The same dynamic was at work last month at the SC Progressive Summit, which involved representatives of some 50 organizations. We had a free-wheeling session about the candidates, and invited people to share their thoughts. We followed it with a straw poll. Kucinich won, and Obama came in a close second, followed by Edwards and Clinton. I didn’t know which name I would write down until I was writing it. If you’d asked me two minutes earlier or two minutes later, I might have voted differently. That’s how undecided I am.
I had hoped the Obama rally would clarify things for me, but it didn’t. But it did for my friend Kevin Gray, who called Sunday night to talk about the rally. He was underwhelmed by Obama’s performance, which struck him as empty rhetoric. “I didn’t think he said anything insightful or particularly inspiring. You throw Bush and Cheney’s name out on the line and the crowd goes mad. Throw in Martin Luther King lines and the crowd goes mad. But there was no core message. i would like to hear – at this point of stress and uncertainty in America – more about challenging power. He needs a speech writer.”
He pointed out what he thought were some tactical errors, like mentioning the USC Gamecocks but not recognizing any of the black colleges in Columbia. “Most people in the stadium didn’t go to the university. Many of them had never been in the stadium before.”
Kevin was state coordinator for Jesse Jackson’s 1988 presidential campaign, and said Obama’s message was missing the concept of “a rising tide lifts all boats,” the idea that resonated in Jesse’s campaign. “There was no concept of ‘we,’ no sense of constituent groups coming together.”
He said he went to the rally with no expectations. “I went to see the spectacle. With all this race talk, you’re going to go see the black guy – but he’s not the black guy. All of the candidates have the white-guy model, every one of them.”
So who’s Kevin leaning toward at this point? “If i had to vote right now I’d vote for Edwards. He’s bringing the term ‘working class’ into the debate. That little pink house is stuck in my head.”
While Kevin was put off by it, the rally worked for some folks. My friend Steve Hait (who designed and manages the Progressive Network’s Web site) went with his wife, Christine, his daughter, Sofi, and her 7-year-old friend. He said if he had to vote today he’d probably choose Obama. Christine, who was on the fence before the event, now says she’ll vote for him. And Sofi, well, she was an Obama girl all along. She went to the senator’s first Columbia rally and was impressed enough that days later, when kids in her class were asked to name someone famous, they blurted out Superman and Britney Spears. Sofi said, “Barack Obama!”

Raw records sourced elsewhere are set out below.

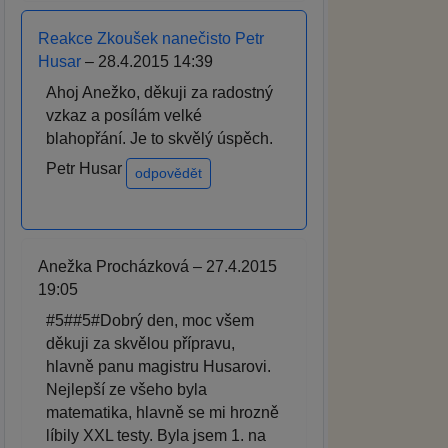
Reakce Zkoušek nanečisto Petr
Husar
– 28.4.2015 14:39
Ahoj Anežko, děkuji za radostný
vzkaz a posílám velké
blahopřání. Je to skvělý úspěch.
Petr Husar
odpovědět
Anežka Procházková – 27.4.2015
19:05
#5##5#Dobrý den, moc všem
děkuji za skvělou přípravu,
hlavně panu magistru Husarovi.
Nejlepší ze všeho byla
matematika, hlavně se mi hrozně
líbily XXL testy. Byla jsem 1. na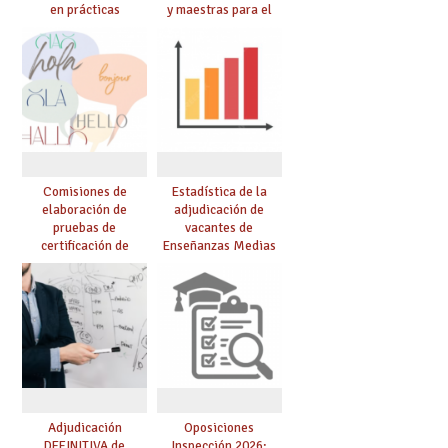
en prácticas
y maestras para el
curso 26-27
Comisiones de
Estadística de la
elaboración de
adjudicación de
pruebas de
vacantes de
certificación de
Enseñanzas Medias
competencia
para el curso 26/27
lingüística: publicada
resolución definitiva
Adjudicación
Oposiciones
DEFINITIVA de
Inspección 2026: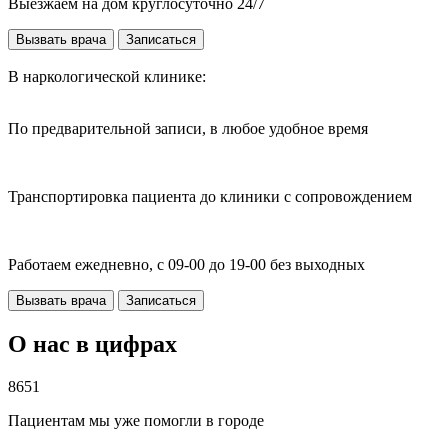
Выезжаем на дом круглосуточно 24/7
Вызвать врача
Записаться
В наркологической клинике:
По предварительной записи, в любое удобное время
Транспортировка пациента до клиники с сопровождением
Работаем ежедневно, с 09-00 до 19-00 без выходных
Вызвать врача
Записаться
О нас в цифрах
8651
Пациентам мы уже помогли в городе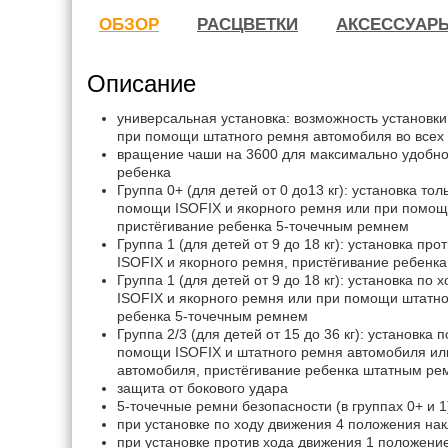
ОБЗОР
РАСЦВЕТКИ
АКСЕССУАР
Описание
универсальная установка: возможность установки
при помощи штатного ремня автомобиля во всех 
вращение чаши на 3600 для максимально удобно
ребенка
Группа 0+ (для детей от 0 до13 кг): установка то
помощи ISOFIX и якорного ремня или при помощ
пристёгивание ребенка 5-точечным ремнем
Группа 1 (для детей от 9 до 18 кг): установка п
ISOFIX и якорного ремня, пристёгивание ребенк
Группа 1 (для детей от 9 до 18 кг): установка п
ISOFIX и якорного ремня или при помощи штатно
ребенка 5-точечным ремнем
Группа 2/3 (для детей от 15 до 36 кг): установка
помощи ISOFIX и штатного ремня автомобиля ил
автомобиля, пристёгивание ребенка штатным р
защита от бокового удара
5-точечные ремни безопасности (в группах 0+ и 1
при установке по ходу движения 4 положения на
при установке против хода движения 1 положени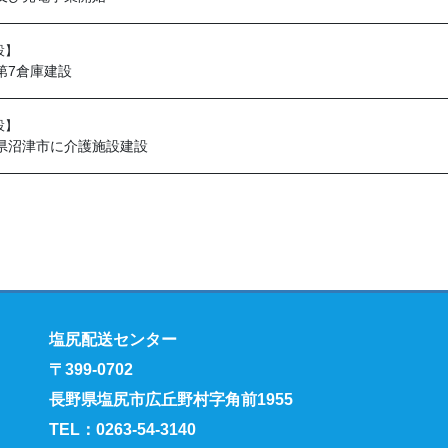
設】
第7倉庫建設
設】
県沼津市に介護施設建設
塩尻配送センター
〒399-0702
長野県塩尻市広丘野村字角前1955
TEL：0263-54-3140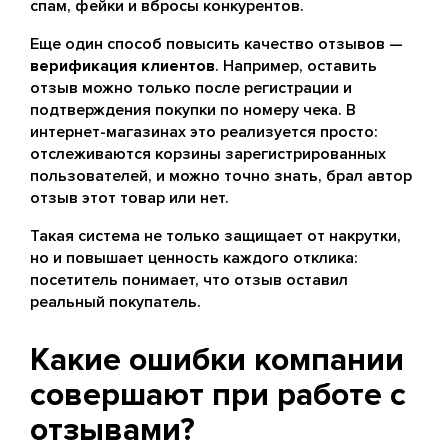
спам, фейки и вбросы конкурентов.
Еще один способ повысить качество отзывов —
верификация клиентов
. Например, оставить
отзыв можно только после регистрации и
подтверждения покупки по номеру чека. В
интернет-магазинах это реализуется просто:
отслеживаются корзины зарегистрированных
пользователей, и можно точно знать, брал автор
отзыв этот товар или нет.
Такая система не только защищает от накрутки,
но и повышает ценность каждого отклика:
посетитель понимает, что отзыв оставил
реальный покупатель.
Какие ошибки компании
совершают при работе с
отзывами?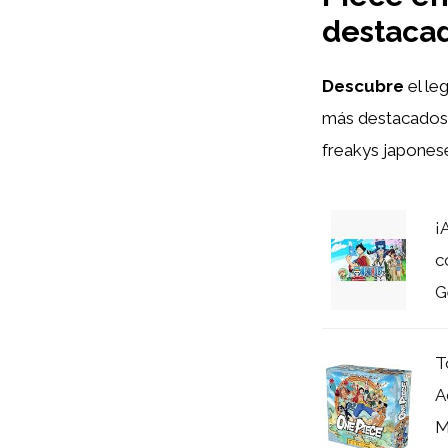
destaca
Descubre
el le
más destacados
freakys japones
¡
c
G
T
A
M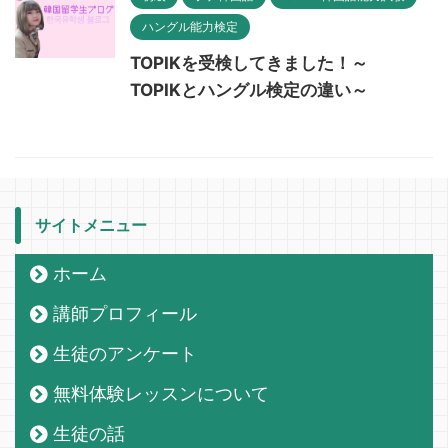
ハングル能力検定
TOPIKを受検してきました！～
TOPIKとハングル検定の違い～
サイトメニュー
ホーム
講師プロフィール
生徒のアンケート
無料体験レッスンについて
生徒の話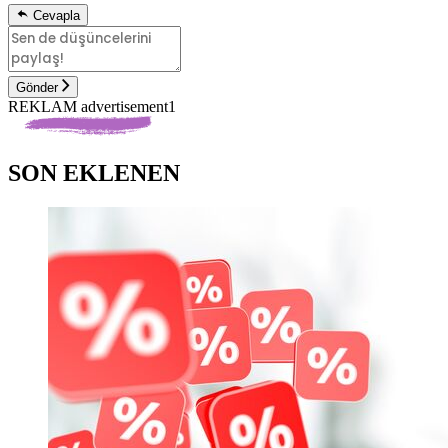
Cevapla
Gönder
REKLAM advertisement1
SON EKLENEN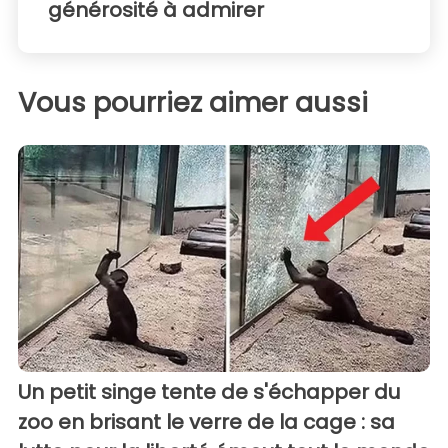
générosité à admirer
Vous pourriez aimer aussi
Un petit singe tente de s'échapper du
zoo en brisant le verre de la cage : sa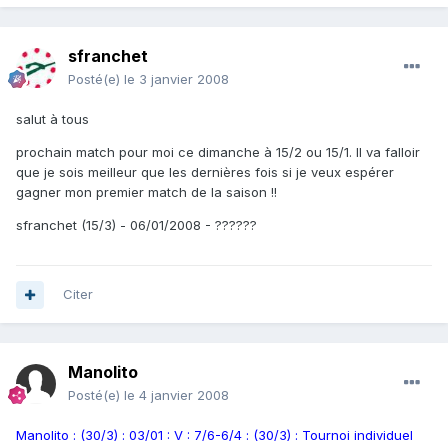
sfranchet
Posté(e)
le 3 janvier 2008
salut à tous
prochain match pour moi ce dimanche à 15/2 ou 15/1. Il va falloir
que je sois meilleur que les dernières fois si je veux espérer
gagner mon premier match de la saison !!
sfranchet (15/3) - 06/01/2008 - ??????
Citer
Manolito
Posté(e)
le 4 janvier 2008
Manolito : (30/3) : 03/01 : V : 7/6-6/4 : (30/3) : Tournoi individuel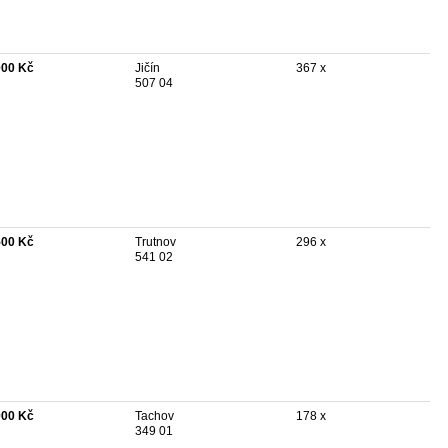
000 Kč
Jičín
367 x
507 04
500 Kč
Trutnov
296 x
541 02
000 Kč
Tachov
178 x
349 01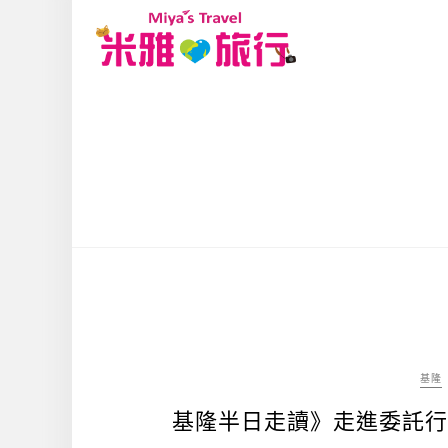
基隆
基隆半日走讀》走進委託行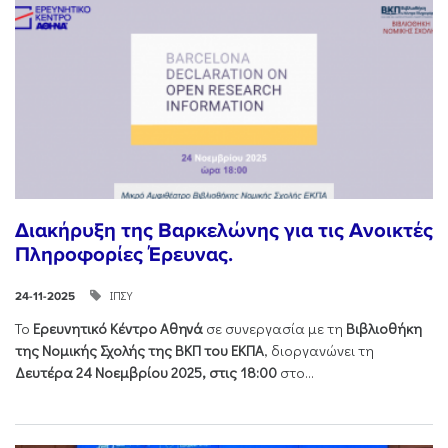
Διακήρυξη της Βαρκελώνης για τις Ανοικτές
Πληροφορίες Έρευνας.
ΙΠΣΥ
24-11-2025
Το
Ερευνητικό Κέντρο Αθηνά
σε συνεργασία με τη
Βιβλιοθήκη
της Νομικής Σχολής της ΒΚΠ του ΕΚΠΑ
, διοργανώνει τη
Δευτέρα 24 Νοεμβρίου 2025, στις 18:00
στο...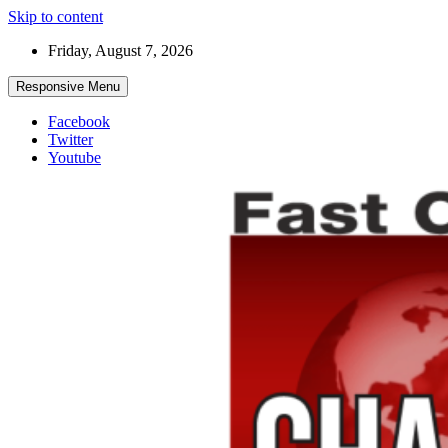
Skip to content
Friday, August 7, 2026
Responsive Menu
Facebook
Twitter
Youtube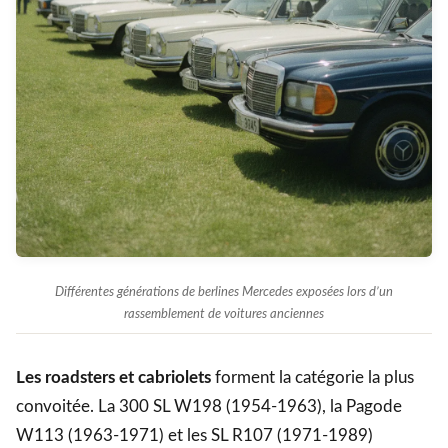
Différentes générations de berlines Mercedes exposées lors d’un
rassemblement de voitures anciennes
Les roadsters et cabriolets
forment la catégorie la plus
convoitée. La 300 SL W198 (1954-1963), la Pagode
W113 (1963-1971) et les SL R107 (1971-1989)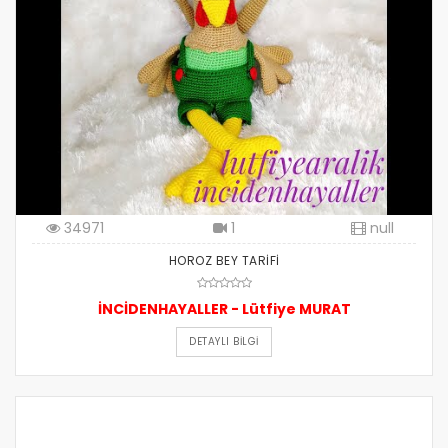
34971
1
null
HOROZ BEY TARİFİ
İNCİDENHAYALLER - Lütfiye MURAT
DETAYLI BILGI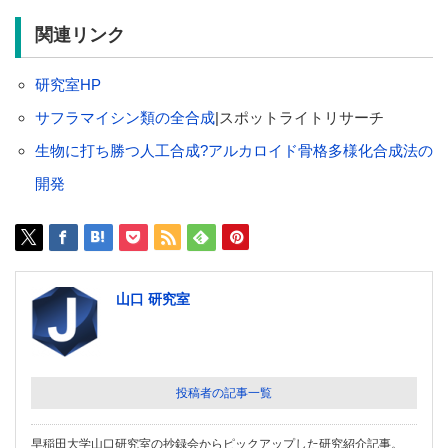
関連リンク
研究室HP
サフラマイシン類の全合成
|スポットライトリサーチ
生物に打ち勝つ人工合成?アルカロイド骨格多様化合成法の
開発
山口 研究室
投稿者の記事一覧
早稲田大学山口研究室の抄録会からピックアップした研究紹介記事。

Steve said he was glad he went. “I felt good being there with my daughter and her friend. It was just relaxed and happy.” He was a little irked that at the door he’d had to give up the snacks and drinks he’d brought, only to be offered bottled water inside for $3.75. But other than that he had a great time, and left feeling more inclined to vote for Obama.
He thinks the pundits who call Obama too inexperienced are wrong. His community organizing background and demonstrated commitment to working on behalf of labor and poor people are exactly the credentials Steve is looking for in a candidate. “I have a hard time thinking of Hillary like that.”
So, my unscientific survey of friends shows Lefties all over the map. Any of the Democratic candidates would be light years better than Bush, we all agree. And wouldn’t it be great to make history by electing the first black president of the United States? The first woman? A guy who’ll fight for the working poor?
Unlike our Republican brethren, who seem unhappy with their slate of candidates, Democrats are in the envious position of voting FOR someone rather than the lesser of evils. This, my friends, is progress.